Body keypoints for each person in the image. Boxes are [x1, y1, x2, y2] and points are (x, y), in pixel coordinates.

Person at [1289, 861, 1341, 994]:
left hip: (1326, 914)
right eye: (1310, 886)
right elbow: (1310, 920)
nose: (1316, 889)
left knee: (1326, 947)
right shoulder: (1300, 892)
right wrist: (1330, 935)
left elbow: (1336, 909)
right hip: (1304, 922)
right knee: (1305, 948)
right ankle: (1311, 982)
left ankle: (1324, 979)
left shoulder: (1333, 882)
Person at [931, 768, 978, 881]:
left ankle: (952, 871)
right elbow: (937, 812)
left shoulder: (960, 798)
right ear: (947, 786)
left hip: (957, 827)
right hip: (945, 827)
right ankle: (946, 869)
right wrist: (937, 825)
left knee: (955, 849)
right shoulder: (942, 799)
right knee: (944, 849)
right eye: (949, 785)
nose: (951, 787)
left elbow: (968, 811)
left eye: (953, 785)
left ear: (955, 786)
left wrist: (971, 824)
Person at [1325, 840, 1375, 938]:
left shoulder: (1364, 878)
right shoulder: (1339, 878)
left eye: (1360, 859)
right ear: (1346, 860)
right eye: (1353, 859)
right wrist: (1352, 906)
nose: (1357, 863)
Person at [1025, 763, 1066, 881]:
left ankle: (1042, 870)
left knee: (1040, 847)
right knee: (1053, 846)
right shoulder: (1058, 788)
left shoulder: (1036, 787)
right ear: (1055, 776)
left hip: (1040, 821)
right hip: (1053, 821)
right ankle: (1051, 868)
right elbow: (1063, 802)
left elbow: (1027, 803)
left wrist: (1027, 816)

--------------------

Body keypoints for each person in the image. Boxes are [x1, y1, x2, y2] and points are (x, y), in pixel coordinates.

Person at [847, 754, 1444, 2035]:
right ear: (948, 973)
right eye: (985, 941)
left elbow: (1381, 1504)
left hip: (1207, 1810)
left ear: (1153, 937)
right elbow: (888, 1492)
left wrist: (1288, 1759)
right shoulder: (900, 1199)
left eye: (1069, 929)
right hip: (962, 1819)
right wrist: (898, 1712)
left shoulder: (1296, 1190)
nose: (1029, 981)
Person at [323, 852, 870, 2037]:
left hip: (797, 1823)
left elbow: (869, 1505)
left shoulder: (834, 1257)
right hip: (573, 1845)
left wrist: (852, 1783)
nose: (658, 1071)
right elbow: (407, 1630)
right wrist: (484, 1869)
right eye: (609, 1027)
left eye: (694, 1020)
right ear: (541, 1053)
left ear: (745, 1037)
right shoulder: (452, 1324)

--------------------

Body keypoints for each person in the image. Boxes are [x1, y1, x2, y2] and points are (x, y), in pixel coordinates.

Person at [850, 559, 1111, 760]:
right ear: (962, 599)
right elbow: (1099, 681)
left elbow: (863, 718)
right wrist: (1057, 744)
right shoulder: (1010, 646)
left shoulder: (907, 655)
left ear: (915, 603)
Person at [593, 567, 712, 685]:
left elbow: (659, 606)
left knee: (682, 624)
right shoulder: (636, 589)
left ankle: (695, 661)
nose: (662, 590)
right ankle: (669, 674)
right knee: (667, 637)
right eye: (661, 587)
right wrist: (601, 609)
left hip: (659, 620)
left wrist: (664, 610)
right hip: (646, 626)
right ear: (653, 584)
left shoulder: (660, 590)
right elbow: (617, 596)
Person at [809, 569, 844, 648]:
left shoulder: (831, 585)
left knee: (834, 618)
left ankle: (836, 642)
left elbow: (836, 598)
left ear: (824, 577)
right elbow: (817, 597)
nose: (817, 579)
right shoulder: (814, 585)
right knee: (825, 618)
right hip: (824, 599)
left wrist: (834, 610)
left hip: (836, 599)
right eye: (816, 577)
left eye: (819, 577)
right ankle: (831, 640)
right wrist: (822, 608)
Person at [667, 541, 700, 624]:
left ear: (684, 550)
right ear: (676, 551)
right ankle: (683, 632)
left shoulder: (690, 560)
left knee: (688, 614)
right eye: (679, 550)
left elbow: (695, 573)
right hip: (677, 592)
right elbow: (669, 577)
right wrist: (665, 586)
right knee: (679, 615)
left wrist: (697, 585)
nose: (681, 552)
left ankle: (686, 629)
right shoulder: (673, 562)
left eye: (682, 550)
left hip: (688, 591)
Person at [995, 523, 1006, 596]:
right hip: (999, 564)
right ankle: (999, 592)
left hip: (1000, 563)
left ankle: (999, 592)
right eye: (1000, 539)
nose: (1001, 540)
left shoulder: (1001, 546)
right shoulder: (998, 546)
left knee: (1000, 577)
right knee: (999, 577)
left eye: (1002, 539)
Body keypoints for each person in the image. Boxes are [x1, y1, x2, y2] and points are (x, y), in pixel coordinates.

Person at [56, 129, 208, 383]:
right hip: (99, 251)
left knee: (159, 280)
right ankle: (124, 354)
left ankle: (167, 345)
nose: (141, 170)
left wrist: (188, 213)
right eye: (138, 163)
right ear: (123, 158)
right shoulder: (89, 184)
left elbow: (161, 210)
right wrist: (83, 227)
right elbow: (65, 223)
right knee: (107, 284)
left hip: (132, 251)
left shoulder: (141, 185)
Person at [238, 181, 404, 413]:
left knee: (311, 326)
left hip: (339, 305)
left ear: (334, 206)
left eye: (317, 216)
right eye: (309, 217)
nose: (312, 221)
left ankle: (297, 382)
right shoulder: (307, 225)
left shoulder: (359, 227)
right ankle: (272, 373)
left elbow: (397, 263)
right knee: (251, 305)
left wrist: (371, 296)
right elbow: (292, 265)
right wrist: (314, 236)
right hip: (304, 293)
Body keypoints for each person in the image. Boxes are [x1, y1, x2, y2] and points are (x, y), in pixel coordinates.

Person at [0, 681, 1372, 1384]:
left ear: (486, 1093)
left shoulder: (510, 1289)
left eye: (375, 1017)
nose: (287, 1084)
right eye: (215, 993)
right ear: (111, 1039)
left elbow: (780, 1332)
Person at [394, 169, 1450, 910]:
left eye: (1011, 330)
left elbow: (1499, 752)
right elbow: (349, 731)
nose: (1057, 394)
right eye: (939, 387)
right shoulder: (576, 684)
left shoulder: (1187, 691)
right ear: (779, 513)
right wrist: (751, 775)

--------------------

**What is expected**
For the lines above, output exactly those from the line containing "right eye: (985, 941)" through the line containing "right shoulder: (452, 1324)", and skip the others.

**Answer to this task**
right eye: (985, 941)
left elbow: (1381, 1504)
left hip: (1207, 1810)
left ear: (1153, 937)
right elbow: (888, 1492)
left wrist: (1288, 1759)
right shoulder: (900, 1199)
left eye: (1069, 929)
right hip: (962, 1819)
right wrist: (898, 1712)
left shoulder: (1296, 1190)
nose: (1029, 981)
Person at [323, 852, 870, 2037]:
left hip: (797, 1823)
left elbow: (869, 1505)
left shoulder: (834, 1257)
right hip: (573, 1845)
left wrist: (852, 1783)
nose: (658, 1071)
right elbow: (407, 1630)
right wrist: (484, 1869)
right eye: (609, 1027)
left eye: (694, 1020)
right ear: (541, 1053)
left ear: (745, 1037)
right shoulder: (452, 1324)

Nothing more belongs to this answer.